**EXERCISE BRIEF**
Swap every "Person at" in the data below for "Subject at", keeping everything else the same, and omit the pictures from your answer.
== Segment start ==
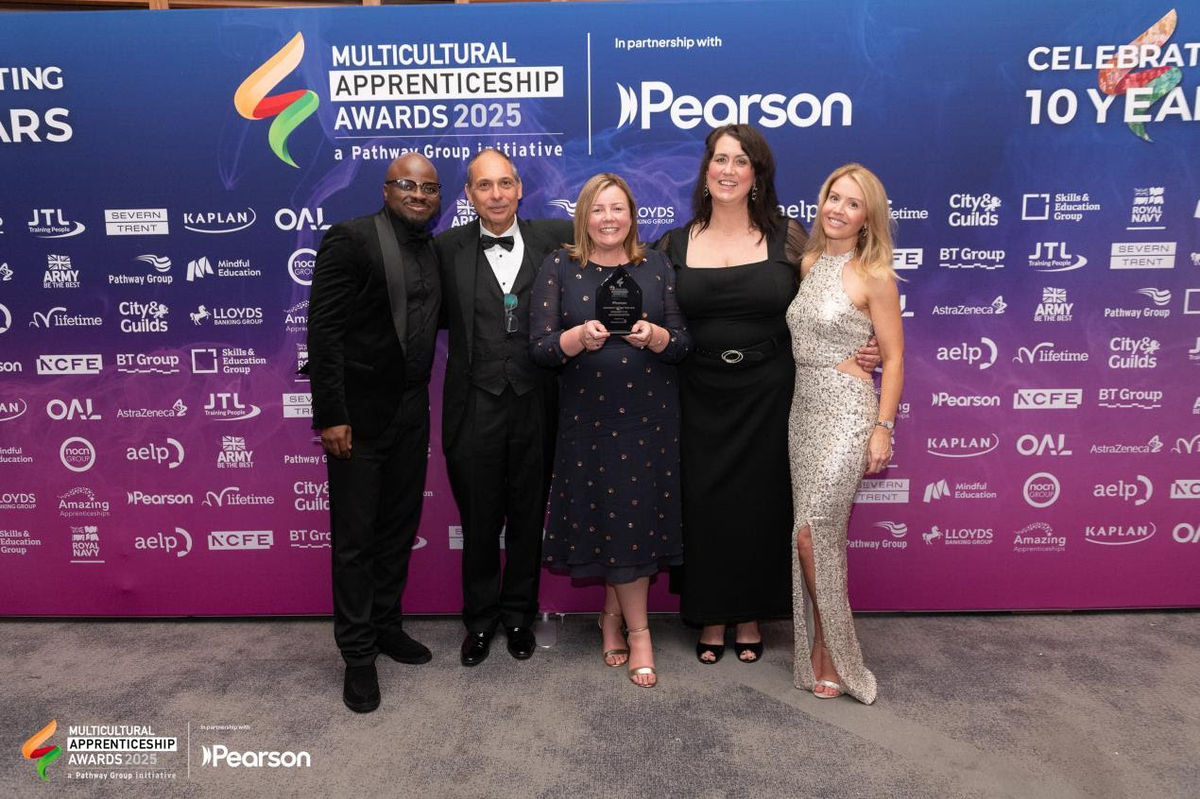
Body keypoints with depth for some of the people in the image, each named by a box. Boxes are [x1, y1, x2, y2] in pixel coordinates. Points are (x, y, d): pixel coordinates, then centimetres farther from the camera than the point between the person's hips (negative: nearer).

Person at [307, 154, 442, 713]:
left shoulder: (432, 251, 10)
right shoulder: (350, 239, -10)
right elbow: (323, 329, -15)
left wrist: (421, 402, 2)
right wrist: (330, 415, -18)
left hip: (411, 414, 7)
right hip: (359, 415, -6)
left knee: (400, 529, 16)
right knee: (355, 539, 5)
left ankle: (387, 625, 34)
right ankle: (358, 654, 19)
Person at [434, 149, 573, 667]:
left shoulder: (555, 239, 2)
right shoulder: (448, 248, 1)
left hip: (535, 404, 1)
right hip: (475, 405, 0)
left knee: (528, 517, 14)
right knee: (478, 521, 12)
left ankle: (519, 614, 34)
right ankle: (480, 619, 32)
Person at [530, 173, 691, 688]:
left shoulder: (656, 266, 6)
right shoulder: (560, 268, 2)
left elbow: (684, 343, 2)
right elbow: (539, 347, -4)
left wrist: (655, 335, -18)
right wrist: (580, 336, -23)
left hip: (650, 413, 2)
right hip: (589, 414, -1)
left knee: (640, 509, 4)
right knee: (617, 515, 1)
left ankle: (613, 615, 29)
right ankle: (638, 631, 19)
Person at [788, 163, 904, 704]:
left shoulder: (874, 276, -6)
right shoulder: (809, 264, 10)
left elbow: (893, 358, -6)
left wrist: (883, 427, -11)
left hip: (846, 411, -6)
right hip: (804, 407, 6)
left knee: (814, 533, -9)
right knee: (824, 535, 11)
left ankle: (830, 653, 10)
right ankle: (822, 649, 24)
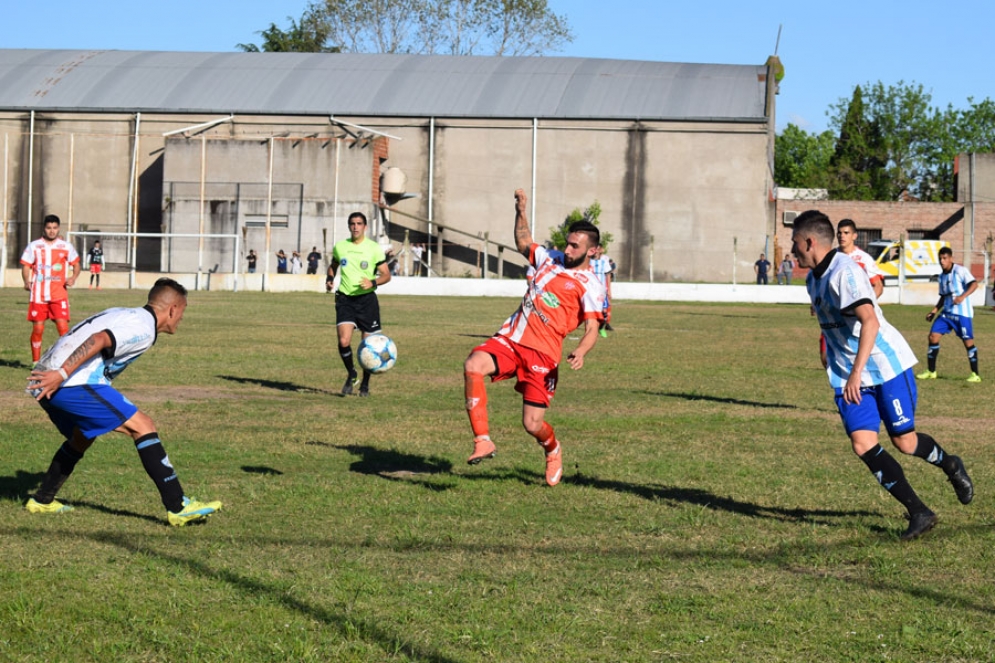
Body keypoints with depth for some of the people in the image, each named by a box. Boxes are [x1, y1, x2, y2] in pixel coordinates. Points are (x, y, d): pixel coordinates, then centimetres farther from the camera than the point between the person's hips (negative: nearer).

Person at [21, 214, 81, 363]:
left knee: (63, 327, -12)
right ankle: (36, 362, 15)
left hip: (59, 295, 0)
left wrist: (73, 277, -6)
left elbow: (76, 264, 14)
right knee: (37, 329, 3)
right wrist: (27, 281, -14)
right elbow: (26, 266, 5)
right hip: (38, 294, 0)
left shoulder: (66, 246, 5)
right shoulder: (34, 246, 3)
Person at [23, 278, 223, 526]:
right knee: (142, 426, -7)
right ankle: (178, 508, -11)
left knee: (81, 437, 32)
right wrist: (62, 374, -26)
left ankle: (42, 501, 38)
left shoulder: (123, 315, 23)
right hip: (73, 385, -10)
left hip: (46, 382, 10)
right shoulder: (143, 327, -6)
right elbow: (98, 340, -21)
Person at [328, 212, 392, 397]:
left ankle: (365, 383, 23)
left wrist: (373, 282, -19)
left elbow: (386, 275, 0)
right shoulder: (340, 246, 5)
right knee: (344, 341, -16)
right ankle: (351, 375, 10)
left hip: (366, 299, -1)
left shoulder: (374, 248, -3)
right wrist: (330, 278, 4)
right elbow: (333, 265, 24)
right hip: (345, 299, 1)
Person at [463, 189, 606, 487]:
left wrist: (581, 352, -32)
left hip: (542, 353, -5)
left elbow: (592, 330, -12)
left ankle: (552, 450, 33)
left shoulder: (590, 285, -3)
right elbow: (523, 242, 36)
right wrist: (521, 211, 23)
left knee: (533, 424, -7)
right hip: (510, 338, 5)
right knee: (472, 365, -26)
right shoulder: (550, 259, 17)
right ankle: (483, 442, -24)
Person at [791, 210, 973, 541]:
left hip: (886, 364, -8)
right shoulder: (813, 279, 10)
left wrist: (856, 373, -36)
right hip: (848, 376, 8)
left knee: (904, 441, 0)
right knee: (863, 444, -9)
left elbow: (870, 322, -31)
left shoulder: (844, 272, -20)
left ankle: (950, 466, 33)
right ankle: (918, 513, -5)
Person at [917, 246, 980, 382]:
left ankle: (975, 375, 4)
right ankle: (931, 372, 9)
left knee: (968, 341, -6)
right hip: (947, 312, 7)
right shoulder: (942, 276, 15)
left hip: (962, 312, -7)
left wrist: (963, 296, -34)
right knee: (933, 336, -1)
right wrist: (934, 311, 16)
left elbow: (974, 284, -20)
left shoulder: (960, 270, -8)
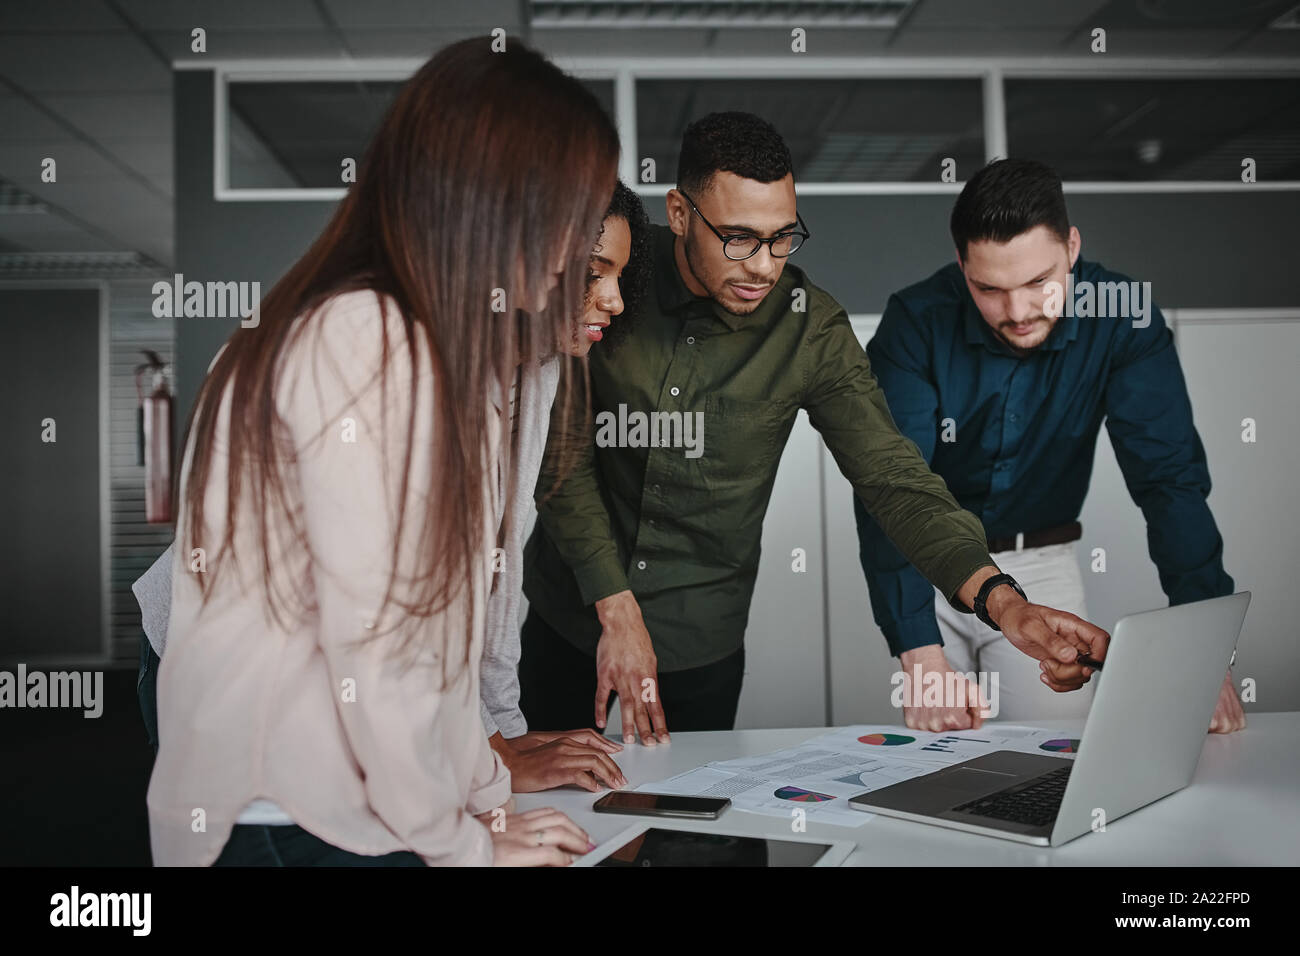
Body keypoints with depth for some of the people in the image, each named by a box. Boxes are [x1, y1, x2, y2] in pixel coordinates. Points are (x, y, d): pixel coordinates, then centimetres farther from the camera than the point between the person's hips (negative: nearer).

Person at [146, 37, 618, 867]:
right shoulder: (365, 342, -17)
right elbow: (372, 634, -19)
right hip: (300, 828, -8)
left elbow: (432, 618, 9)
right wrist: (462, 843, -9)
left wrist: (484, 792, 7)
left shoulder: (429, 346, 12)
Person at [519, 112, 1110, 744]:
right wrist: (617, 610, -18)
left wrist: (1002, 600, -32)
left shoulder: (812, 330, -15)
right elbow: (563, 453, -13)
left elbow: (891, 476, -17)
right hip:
== Segment end ==
**SOLUTION TO THIS EXERCISE**
Body keypoints with depth for some of the people in the image, each named by a box. Boxes are [x1, y1, x2, y2] in pixel coordinates. Points are (x, y, d): pixel coordinates, then centimetres farther from the camera than the point between the person's hips (negative: nearer).

Subject at [307, 154, 442, 713]:
left shoulder: (432, 251, 10)
right shoulder: (350, 239, -10)
right elbow: (323, 329, -15)
left wrist: (421, 402, 2)
right wrist: (330, 415, -18)
left hip: (411, 414, 7)
right hip: (359, 415, -6)
left knee: (400, 529, 16)
right knee: (355, 539, 5)
left ankle: (387, 625, 34)
right ankle: (358, 654, 19)
Subject at [434, 149, 573, 667]:
left shoulder: (555, 239, 2)
right shoulder: (448, 248, 1)
left hip: (535, 404, 1)
right hip: (475, 405, 0)
left knee: (528, 517, 14)
right knee: (478, 521, 12)
left ankle: (519, 614, 34)
right ankle: (480, 619, 32)
Subject at [530, 173, 691, 688]:
left shoulder: (656, 266, 6)
right shoulder: (560, 268, 2)
left elbow: (684, 343, 2)
right elbow: (539, 347, -4)
left wrist: (655, 335, -18)
right wrist: (580, 336, -23)
left hip: (650, 413, 2)
right hip: (589, 414, -1)
left knee: (640, 509, 4)
right knee: (617, 515, 1)
left ankle: (613, 615, 29)
right ankle: (638, 631, 19)
Subject at [788, 163, 904, 704]:
left shoulder: (874, 276, -6)
right shoulder: (809, 264, 10)
left elbow: (893, 358, -6)
left wrist: (883, 427, -11)
left hip: (846, 411, -6)
right hip: (804, 407, 6)
left knee: (814, 533, -9)
right knee: (824, 535, 11)
left ankle: (830, 653, 10)
right ankle: (822, 649, 24)
Body keypoints with depth for some of the people in the image, each named by a box. Boxes are [x1, y1, x2, y2] in pixel coordinates. Points are (x, y, d): pixel coordinates, then centimetres farther from the camera than the point between the person's hips (negative: nearer).

Subject at [21, 214, 81, 363]:
left knee: (63, 327, -12)
right ankle: (36, 362, 15)
left hip: (59, 295, 0)
left wrist: (73, 277, -6)
left elbow: (76, 264, 14)
right knee: (37, 329, 3)
right wrist: (27, 281, -14)
right elbow: (26, 266, 5)
right hip: (38, 294, 0)
left shoulder: (66, 246, 5)
right shoulder: (34, 246, 3)
Subject at [23, 278, 223, 526]:
right knee: (142, 426, -7)
right ankle: (178, 508, -11)
left knee: (81, 437, 32)
right wrist: (62, 374, -26)
left ankle: (42, 501, 38)
left shoulder: (123, 315, 23)
right hip: (73, 385, -10)
left hip: (46, 382, 10)
right shoulder: (143, 327, -6)
right elbow: (98, 340, -21)
Subject at [328, 212, 392, 397]:
left ankle: (365, 383, 23)
left wrist: (373, 282, -19)
left elbow: (386, 275, 0)
right shoulder: (340, 246, 5)
right knee: (344, 341, -16)
right ankle: (351, 375, 10)
left hip: (366, 299, -1)
left shoulder: (374, 248, -3)
right wrist: (330, 278, 4)
right elbow: (333, 265, 24)
right hip: (345, 299, 1)
Subject at [463, 189, 606, 487]:
left wrist: (581, 352, -32)
left hip: (542, 353, -5)
left elbow: (592, 330, -12)
left ankle: (552, 450, 33)
left shoulder: (590, 285, -3)
right elbow: (523, 242, 36)
right wrist: (521, 211, 23)
left knee: (533, 424, -7)
right hip: (510, 338, 5)
right knee: (472, 365, -26)
right shoulder: (550, 259, 17)
right ankle: (483, 442, -24)
Subject at [791, 210, 973, 541]:
left hip: (886, 364, -8)
right shoulder: (813, 279, 10)
left wrist: (856, 373, -36)
right hip: (848, 376, 8)
left knee: (904, 441, 0)
right knee: (863, 444, -9)
left elbow: (870, 322, -31)
left shoulder: (844, 272, -20)
left ankle: (950, 466, 33)
right ankle: (918, 513, -5)
Subject at [917, 246, 980, 382]:
left ankle: (975, 375, 4)
right ankle: (931, 372, 9)
left knee: (968, 341, -6)
right hip: (947, 312, 7)
right shoulder: (942, 276, 15)
left hip: (962, 312, -7)
left wrist: (963, 296, -34)
right knee: (933, 336, -1)
right wrist: (934, 311, 16)
left elbow: (974, 284, -20)
left shoulder: (960, 270, -8)
Body keypoints with depth for some of the people in the image, each named by a box. Boxes are [x1, y1, x2, y2] in pixel coordinates. Points are (x, y, d): pixel coordinates, then centimetres farther from the camera than the point between the person's hips (negative: nearer).

Subject at [146, 37, 618, 867]:
right shoulder: (365, 342, -17)
right elbow: (372, 634, -19)
right hip: (300, 828, -8)
left elbow: (432, 618, 9)
right wrist: (462, 843, -9)
left wrist: (484, 792, 7)
left shoulder: (429, 346, 12)
Subject at [519, 112, 1110, 744]:
right wrist: (617, 610, -18)
left wrist: (1002, 600, -32)
left shoulder: (812, 330, -15)
right elbow: (563, 453, -13)
left elbow: (891, 476, -17)
right hip:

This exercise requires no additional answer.